◆ **WHAT IS REQUIRED**:
The entries are to be duplicated exactly, with nothing left out.

—————

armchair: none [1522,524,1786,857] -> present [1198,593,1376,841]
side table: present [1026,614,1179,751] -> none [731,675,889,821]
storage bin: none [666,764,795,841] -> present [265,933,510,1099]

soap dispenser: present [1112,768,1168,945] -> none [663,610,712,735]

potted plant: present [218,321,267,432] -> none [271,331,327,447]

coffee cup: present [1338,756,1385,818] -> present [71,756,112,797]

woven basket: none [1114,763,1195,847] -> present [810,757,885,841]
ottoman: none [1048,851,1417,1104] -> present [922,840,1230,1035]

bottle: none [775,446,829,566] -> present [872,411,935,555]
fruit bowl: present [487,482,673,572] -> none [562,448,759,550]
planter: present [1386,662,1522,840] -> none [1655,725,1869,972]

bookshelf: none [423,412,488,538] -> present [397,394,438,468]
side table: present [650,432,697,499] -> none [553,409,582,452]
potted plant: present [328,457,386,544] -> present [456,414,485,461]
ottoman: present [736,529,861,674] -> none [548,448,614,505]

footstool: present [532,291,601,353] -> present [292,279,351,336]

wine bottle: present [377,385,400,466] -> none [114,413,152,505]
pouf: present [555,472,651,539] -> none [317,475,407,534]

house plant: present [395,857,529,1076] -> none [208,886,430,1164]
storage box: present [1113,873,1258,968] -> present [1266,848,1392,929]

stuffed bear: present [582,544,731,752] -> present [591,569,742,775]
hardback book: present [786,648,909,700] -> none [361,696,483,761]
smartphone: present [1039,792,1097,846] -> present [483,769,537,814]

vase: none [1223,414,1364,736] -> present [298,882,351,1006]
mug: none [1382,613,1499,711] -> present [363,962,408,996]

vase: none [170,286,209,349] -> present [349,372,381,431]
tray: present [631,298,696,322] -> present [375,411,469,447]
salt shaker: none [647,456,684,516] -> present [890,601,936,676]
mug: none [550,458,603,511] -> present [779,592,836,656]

—————

◆ **RESPONSE TO THE TASK**:
armchair: none [1522,524,1786,857] -> present [1198,593,1376,841]
side table: present [1026,614,1179,751] -> none [731,675,889,821]
storage bin: none [666,764,795,841] -> present [265,933,510,1099]

soap dispenser: present [1112,768,1168,945] -> none [663,610,712,735]

potted plant: present [218,321,267,432] -> none [271,331,327,447]

coffee cup: present [1338,756,1385,818] -> present [71,756,112,797]

woven basket: none [1114,763,1195,847] -> present [810,757,885,841]
ottoman: none [1048,851,1417,1104] -> present [922,840,1230,1035]

bottle: none [775,446,829,566] -> present [872,411,935,555]
fruit bowl: present [487,482,673,572] -> none [562,448,759,550]
planter: present [1386,662,1522,840] -> none [1655,725,1869,972]

bookshelf: none [423,412,488,538] -> present [397,394,438,468]
side table: present [650,432,697,499] -> none [553,409,582,452]
potted plant: present [328,457,386,544] -> present [456,414,485,461]
ottoman: present [736,529,861,674] -> none [548,448,614,505]

footstool: present [532,291,601,353] -> present [292,279,351,336]

wine bottle: present [377,385,400,466] -> none [114,413,152,505]
pouf: present [555,472,651,539] -> none [317,475,407,534]

house plant: present [395,857,529,1076] -> none [208,886,430,1164]
storage box: present [1113,873,1258,968] -> present [1266,848,1392,929]

stuffed bear: present [582,544,731,752] -> present [591,569,742,775]
hardback book: present [786,648,909,700] -> none [361,696,483,761]
smartphone: present [1039,792,1097,846] -> present [483,769,537,814]

vase: none [1223,414,1364,736] -> present [298,882,351,1006]
mug: none [1382,613,1499,711] -> present [363,962,408,996]

vase: none [170,286,209,349] -> present [349,372,381,431]
tray: present [631,298,696,322] -> present [375,411,469,447]
salt shaker: none [647,456,684,516] -> present [890,601,936,676]
mug: none [550,458,603,511] -> present [779,592,836,656]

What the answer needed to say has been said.